Hiking Clifty Falls State Park is exactly what Grant and I did in between two of our chapter visits while in District XII. Now let’s take a step backwards to get the full picture. The night before we met Grant’s aunt so she could lead us to the place we would be staying the for night in Madison. As we drove up the tightest road I have ever been on, winding back and forth up what I thought was a mountain, we were slightly skeptical of where we might be staying. Then we saw it, a little house on top of a wooded hill that had a clear look over an amazing landscape that lead the way to the beautiful Ohio River with the moon reflecting off the water. It was incredible.

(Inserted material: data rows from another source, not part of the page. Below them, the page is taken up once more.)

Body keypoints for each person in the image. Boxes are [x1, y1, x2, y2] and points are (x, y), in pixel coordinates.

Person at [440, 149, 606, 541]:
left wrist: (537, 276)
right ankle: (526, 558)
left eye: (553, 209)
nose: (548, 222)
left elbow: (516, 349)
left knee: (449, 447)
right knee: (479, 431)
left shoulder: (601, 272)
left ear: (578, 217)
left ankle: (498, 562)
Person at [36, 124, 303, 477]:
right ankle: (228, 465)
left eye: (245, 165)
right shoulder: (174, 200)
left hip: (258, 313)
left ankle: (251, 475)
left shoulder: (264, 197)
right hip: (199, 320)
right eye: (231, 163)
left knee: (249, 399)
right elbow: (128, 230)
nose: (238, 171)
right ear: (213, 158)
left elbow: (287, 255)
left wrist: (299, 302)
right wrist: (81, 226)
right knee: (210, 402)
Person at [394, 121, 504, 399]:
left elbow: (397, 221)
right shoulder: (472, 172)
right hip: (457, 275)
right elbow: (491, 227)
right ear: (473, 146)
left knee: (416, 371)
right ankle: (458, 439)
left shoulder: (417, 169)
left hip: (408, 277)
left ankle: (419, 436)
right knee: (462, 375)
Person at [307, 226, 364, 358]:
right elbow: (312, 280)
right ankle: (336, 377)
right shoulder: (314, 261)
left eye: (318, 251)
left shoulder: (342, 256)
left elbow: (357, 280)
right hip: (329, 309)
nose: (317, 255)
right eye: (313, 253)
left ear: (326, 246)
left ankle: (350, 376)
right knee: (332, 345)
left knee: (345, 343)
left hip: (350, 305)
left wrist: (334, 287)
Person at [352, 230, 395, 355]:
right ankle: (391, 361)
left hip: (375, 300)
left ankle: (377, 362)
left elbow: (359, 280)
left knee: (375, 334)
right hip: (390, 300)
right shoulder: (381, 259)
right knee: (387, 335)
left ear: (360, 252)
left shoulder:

After we woke up the next morning , we went to get some doughnuts from a local pastry shop, then drove to our first visit of the day, Jennings County FFA. There we had an amazing time facilitating to a great group of students. As we left the school we tried deciding what to do with the extra two and a half hours we had before we went to be at Madison High School. So, Grant says, “Let’s go hiking at Clifty Falls State Park!” With no other alternative in mind I said, “Yeah let’s do it! We’ve got some extra time.”
Now, for everyone reading this, I have compiled a list of reasons you shouldn’t hike a state park in Official Dress.
1.       Your shoes are not made for the steep cliffs and slick rock
2.       Your corduroy jacket gets way too hot, but you know you can’t take it off because that would be breaking the rules set in the FFA Handbook
3.       You will get mud all over your black pants
4.       If you have a degree chain, it likes to get stuck on rocks and hand rails
5.       Did I mention the jacket gets too hot?
6.       The wooden bridges may be slick after a rain
7.       Other people ask you why you are hiking in a suit
8.       You will have your picture taken, and you know that they are going to make fun of you
9.       Your hiking buddy may be far more athletic than you (Grant is more athletic than I)
10.   You may smell afterwards

Now, Grant and I may have learned all these lessons the hard way, but it may have been the experience that will stick with me the longest. We decided to stray off the path at one point along the way. As we maneuvered through the brush and trees we suddenly found ourselves on the edge of massive over hang. Pictures don’t do this rock face justice. It was amazing. On one side was a waterfall, and on the other an even higher over hang. As we looked out over the beautiful landscape I came to realize something. We can spend our lives going through the motions, or we can take the occasional detour. It would have been just as easy for us to take a nap in the car, but we decided to try our hand at hiking. I guess that is just one of the places that our wonderful blue jackets can take us. So where will you go?